Three numbers $a,b,c$, none zero, form an arithmetic progression. Increasing $a$ by $1$ or increasing $c$ by $2$ results in a geometric progression. Then $b$ equals:

$\textbf{(A)}\ 16 \qquad \textbf{(B)}\ 14 \qquad \textbf{(C)}\ 12 \qquad \textbf{(D)}\ 10 \qquad \textbf{(E)}\ 8$

## Solution

Let $d$ be the common difference of the arithmetic sequence, so $a = b-d$ and $c = b+d$.

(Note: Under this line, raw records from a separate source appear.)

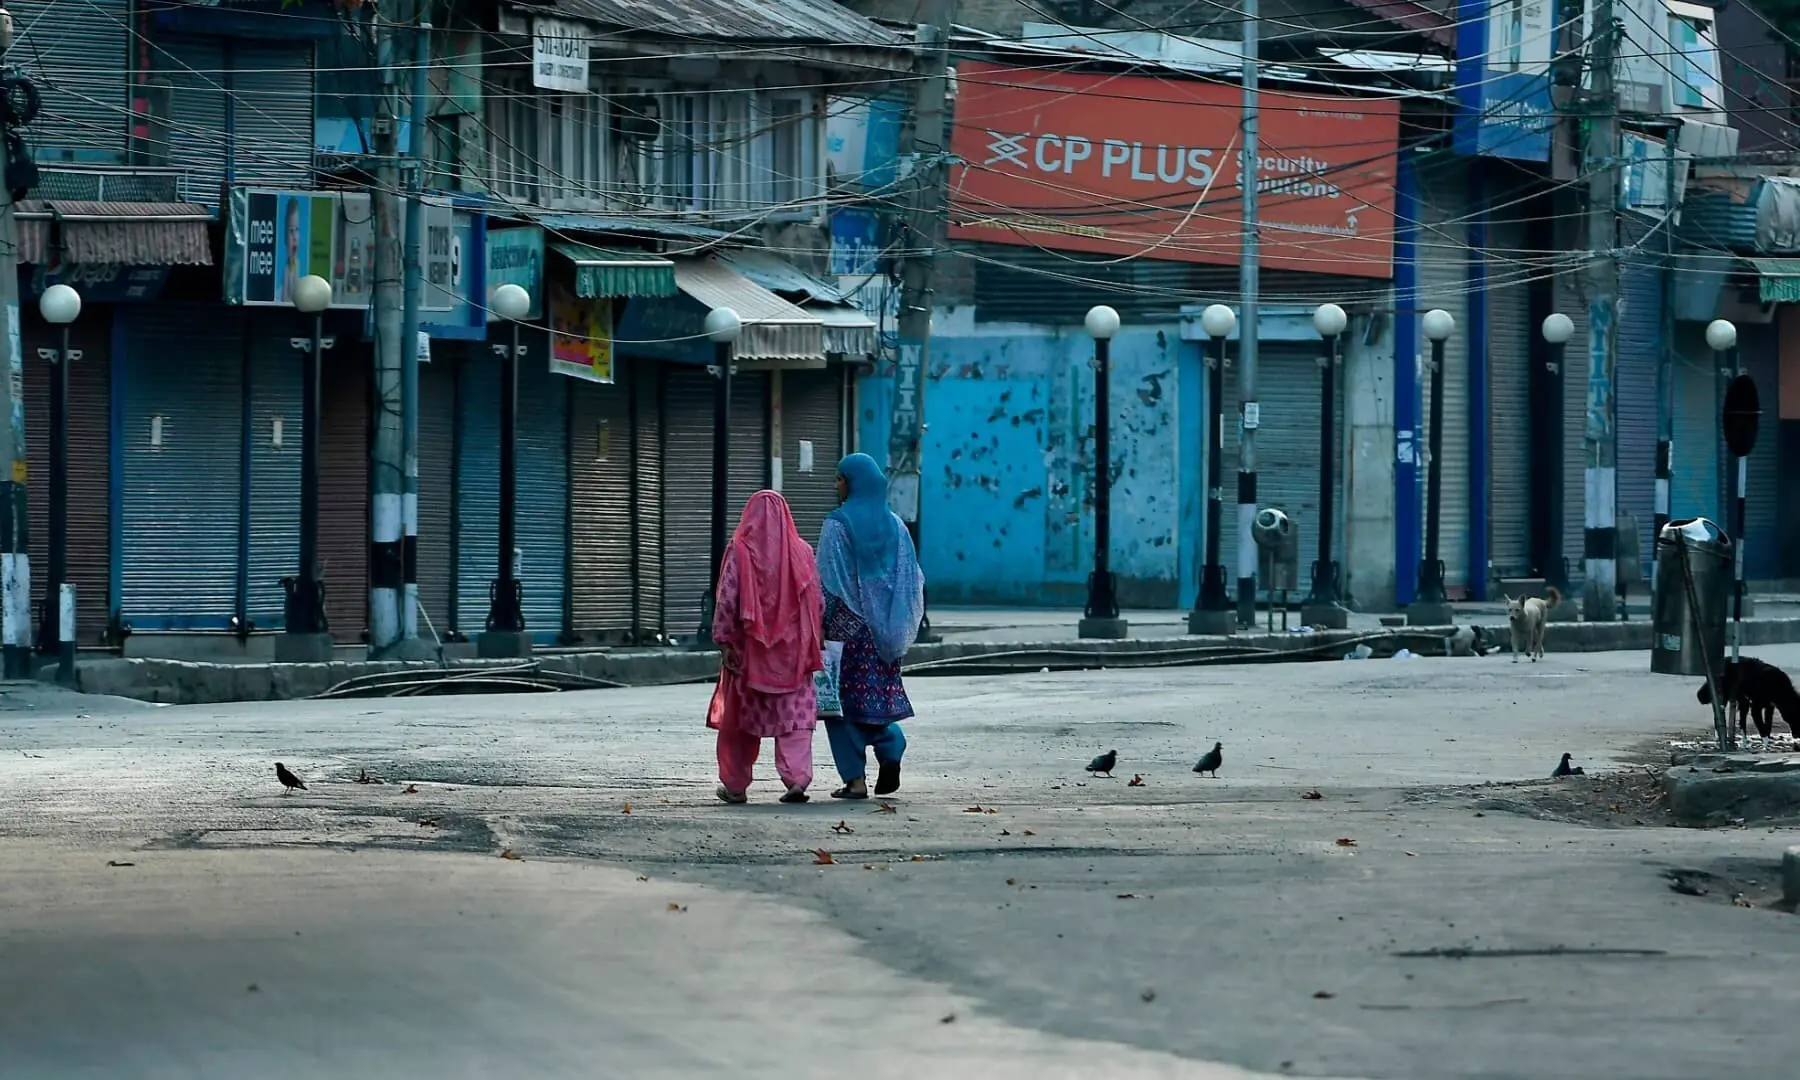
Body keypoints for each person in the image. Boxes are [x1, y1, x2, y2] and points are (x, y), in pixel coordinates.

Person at [817, 453, 925, 800]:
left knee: (839, 706)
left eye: (839, 478)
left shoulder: (837, 524)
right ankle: (892, 744)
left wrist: (819, 624)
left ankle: (855, 780)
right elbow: (909, 579)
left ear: (851, 481)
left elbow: (827, 582)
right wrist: (894, 621)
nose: (836, 485)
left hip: (844, 633)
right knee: (873, 701)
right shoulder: (896, 525)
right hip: (884, 634)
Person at [707, 490, 823, 805]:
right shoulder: (802, 551)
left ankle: (735, 785)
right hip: (794, 658)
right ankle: (797, 781)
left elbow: (727, 599)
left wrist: (724, 639)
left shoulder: (740, 551)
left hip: (750, 655)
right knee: (794, 722)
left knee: (741, 724)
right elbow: (817, 602)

Since increasing $a$ by $1$ or $c$ by $2$ results in a geometric sequence, $$\frac{b}{b-d+1} = \frac{b+d}{b}$$ $$\frac{b}{b-d} = \frac{b+d+2}{b}$$ Cross-multiply in both equations to get a system of equations. $$b^2 = b^2 - d^2 + b + d$$ $$b^2 = b^2 - d^2 + 2b - 2d$$ Rearranging terms results in $$d^2 = b+d$$ $$d^2 = 2b-2d$$ Substitute and solve for $d$. $$b+d = 2b-2d$$ $$d = \frac{b}{3}$$ Finally, substitute $d$ and solve for $b$. Since $b \ne 0$, dividing by $b$ is allowed. $$(\frac{b}{3})^2 = b + \frac{b}{3}$$ $$\frac{b^2}{9} = \frac{4b}{3}$$ $$\frac{b}{9} = \frac{4}{3}$$ $$b = 12$$ The answer is $\boxed{\textbf{(C)}}$.